Involvement of the eye is most common when accompanied by vesicles on the tip or side of the nose, indicating that the nasociliary branch of V-1 is affected. This is known as a positive Hutchinson’s sign. Ophthalmic involvement presents clinically with a painful red eye, most commonly caused by corneal keratitis and/ or uveitis, subconjunctival haemorrhage can also be an initial presentation of HZO in children [5]. Occasionally, other rashes mimic zoster, including herpes simplex skin infection, contact dermatitis and staphylococcal impetigo. Conjunctivitis or bacterial uveitis may have similar presentation to that of HZO, particularly when the skin rash is less distinct. It is important to distinguish HZO from these other conditions, to ensure an appropriate treatment and prevent complications. Acyclovir is the first choice treatment for children and the suggested dose is 10 mg/kg every 8 hours for 7 days. Starting within 72 hours of initial symptoms significantly reduces adverse outcome. Topical steroids are recommended for treatment of conjunctival, corneal and uveal inflammation. Post herpetic neuralgia can be reduced by treating the patient with antiviral within the first 24 hours of symptom onset [6].

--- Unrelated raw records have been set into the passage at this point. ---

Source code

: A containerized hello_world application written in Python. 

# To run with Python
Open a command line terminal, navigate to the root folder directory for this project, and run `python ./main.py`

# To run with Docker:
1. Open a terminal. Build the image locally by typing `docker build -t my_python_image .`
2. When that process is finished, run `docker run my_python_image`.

The particularity of our observation is the occurrence of herpes zoster in an immunocompetent child, without notion of anterior chickenpox and the ophthalmic localization which remains a rare form in the child.


Conclusion

Although HZO is uncommon in children, its occurrence in immunocompetent patients could lead to sight-threatening complications. Early presentation and prompt treatment will no doubt minimize morbidity [2].


References

  1. Komitova RT, Boykinova OB, Stoyanova NS. The Skin and the Eye-Herpes Zoster Ophthalmicus in a Healthy 18-month-old Toddler. Folia Med (Plovdiv). 2018 Mar 1;60(1):170-174. doi: 10.1515/folmed-2017-0064. PubMed PMID: 29668453.
  2. Olubanjo OO. Herpes Zoster In A Healthy Nigerian Child: A Case Report. Internet J Pediatr Neonatol. 2007;9(1).
  3. Katakam BK, Kiran G, Kumar U. A prospective study of herpes zoster in children. Indian J Dermatol. 2016 Sep-Oct;61(5):534-9. doi: 10.4103/0019-5154.190121. PubMed PMID: 27688444.
  4. Prabhu S, Sripathi H, Gupta S, Prabhu M. Childhood herpes zoster: A clustering of ten cases. Indian J Dermatol. 2009;54(1):62-4. doi: 10.4103/0019- 5154.48991. PubMed PMID: 20049274.
  5. Soeteman M, Willems RP, Busari JO. Herpes zoster ophthalmicus in an otherwise healthy 2-year-old child. BMJ Case Rep. 2012 Oct 30;2012. doi: 10.1136/bcr-2012-007015. PubMed PMID: 23112258.
  6. Opstelten W, Eekhof J, Neven AK, Verheij T. Treatment of herpes zoster. Can Fam Physician. 2008 Mar;54(3):373-7. PubMed PMID: 18337531.